We looked at each other. Of course. We had been too busy conversing and enjoying jam to realize that no one present at this cluster of stools and jars had ever made a former introduction.
“Right,” I said.
“Right,” Kitt said. “We never told you our names or anything. You don't know us at all.”
“I know you are a master of the shadows,” the Doll said to Kitt. “So I would figure that you are thieves.”
“Very good!” Kitt said. “Clever girl!”
“He's the thief,” I maintained. “I just followed him down the hole.”
She nodded. “So you are a thief and a follower.”
“No, don't call me a follower. That's sounds so...weak-willed. Besides, I just came in to search for my bottle.”
“So you are a searcher?”
“I'm Will Pocket.”
She smiled and daintily shook my hand.
“Mister Pocket.”
Kitt's hand was next.
“And I'm Kitt Sunner.”
“Mister Sunner.”
“Just Kitt.”
“Mister Kitt, then.”
“Still too formal.”
“All right, Kitt-Kitt.”
“Oh my...”
I laughed and suddenly realized that I couldn't remember the last time I had had such amusement and, well, fun amongst complete strangers.
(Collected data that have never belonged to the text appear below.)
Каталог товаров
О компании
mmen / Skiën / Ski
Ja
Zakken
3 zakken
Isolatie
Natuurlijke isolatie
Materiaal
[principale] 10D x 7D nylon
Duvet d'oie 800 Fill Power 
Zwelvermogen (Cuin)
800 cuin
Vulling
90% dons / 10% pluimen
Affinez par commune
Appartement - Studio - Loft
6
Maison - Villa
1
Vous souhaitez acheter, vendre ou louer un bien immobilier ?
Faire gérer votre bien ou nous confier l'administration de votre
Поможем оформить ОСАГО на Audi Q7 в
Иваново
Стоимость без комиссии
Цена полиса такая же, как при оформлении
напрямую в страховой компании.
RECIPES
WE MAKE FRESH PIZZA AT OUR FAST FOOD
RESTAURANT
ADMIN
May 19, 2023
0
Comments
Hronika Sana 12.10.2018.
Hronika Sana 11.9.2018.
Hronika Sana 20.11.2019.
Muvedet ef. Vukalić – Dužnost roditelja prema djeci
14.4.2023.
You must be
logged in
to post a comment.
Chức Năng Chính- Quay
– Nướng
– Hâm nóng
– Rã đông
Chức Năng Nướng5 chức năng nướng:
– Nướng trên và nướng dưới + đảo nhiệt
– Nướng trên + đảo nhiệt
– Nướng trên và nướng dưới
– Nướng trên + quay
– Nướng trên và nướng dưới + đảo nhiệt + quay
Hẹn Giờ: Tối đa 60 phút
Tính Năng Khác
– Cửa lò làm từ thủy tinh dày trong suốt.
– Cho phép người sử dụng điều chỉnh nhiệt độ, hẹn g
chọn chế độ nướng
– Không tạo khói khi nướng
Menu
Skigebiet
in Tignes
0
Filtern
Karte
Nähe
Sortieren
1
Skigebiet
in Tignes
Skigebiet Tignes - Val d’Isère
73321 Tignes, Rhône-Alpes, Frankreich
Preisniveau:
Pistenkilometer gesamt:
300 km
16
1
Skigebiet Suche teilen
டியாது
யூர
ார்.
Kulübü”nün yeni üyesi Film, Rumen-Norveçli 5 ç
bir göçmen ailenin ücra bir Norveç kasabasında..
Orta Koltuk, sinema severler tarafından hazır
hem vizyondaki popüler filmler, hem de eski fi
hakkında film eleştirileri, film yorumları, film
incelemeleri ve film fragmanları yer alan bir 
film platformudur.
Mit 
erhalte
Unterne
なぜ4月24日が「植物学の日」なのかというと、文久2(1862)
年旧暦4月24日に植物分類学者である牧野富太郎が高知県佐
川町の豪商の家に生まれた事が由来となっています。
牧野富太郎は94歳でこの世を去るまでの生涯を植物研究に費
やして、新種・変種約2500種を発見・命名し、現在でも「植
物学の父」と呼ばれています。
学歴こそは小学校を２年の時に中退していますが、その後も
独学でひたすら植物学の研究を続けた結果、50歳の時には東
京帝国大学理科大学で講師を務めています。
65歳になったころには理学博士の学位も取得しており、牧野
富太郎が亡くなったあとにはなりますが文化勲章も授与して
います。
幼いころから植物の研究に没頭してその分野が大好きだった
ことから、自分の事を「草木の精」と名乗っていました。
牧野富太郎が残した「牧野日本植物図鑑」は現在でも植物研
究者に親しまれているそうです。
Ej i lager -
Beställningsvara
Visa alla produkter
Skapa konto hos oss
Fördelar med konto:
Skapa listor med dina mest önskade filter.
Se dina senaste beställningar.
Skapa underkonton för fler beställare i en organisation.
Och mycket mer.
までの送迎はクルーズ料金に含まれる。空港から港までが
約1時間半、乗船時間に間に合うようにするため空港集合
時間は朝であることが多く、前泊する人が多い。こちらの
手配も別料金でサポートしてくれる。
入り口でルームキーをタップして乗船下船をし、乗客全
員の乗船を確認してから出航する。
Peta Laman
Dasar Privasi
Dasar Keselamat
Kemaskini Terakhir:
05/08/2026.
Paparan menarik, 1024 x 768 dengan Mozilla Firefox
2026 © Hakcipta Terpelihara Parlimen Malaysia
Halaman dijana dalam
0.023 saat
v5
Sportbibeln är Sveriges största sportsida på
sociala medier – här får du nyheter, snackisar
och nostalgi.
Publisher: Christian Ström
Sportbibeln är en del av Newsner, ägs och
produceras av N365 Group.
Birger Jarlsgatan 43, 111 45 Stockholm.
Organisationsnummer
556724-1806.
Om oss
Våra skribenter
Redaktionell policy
I think the trick about people that become not-strangers in your life is that when they enter your life, they don't appear very stranger-like to begin with.
Strange.
However, I was still sane enough not to hang around an abandoned building with a street thief and a hostess that was currently lingering somewhere between shut-in and jostled property.
“Well,” I said, standing and finishing my last scone. “Thank you very much for the meal. Quite tasty.”
“Thank you, thank you,” she said. Then suddenly, her eyes changed to suspicion. “You're not leaving, are you?”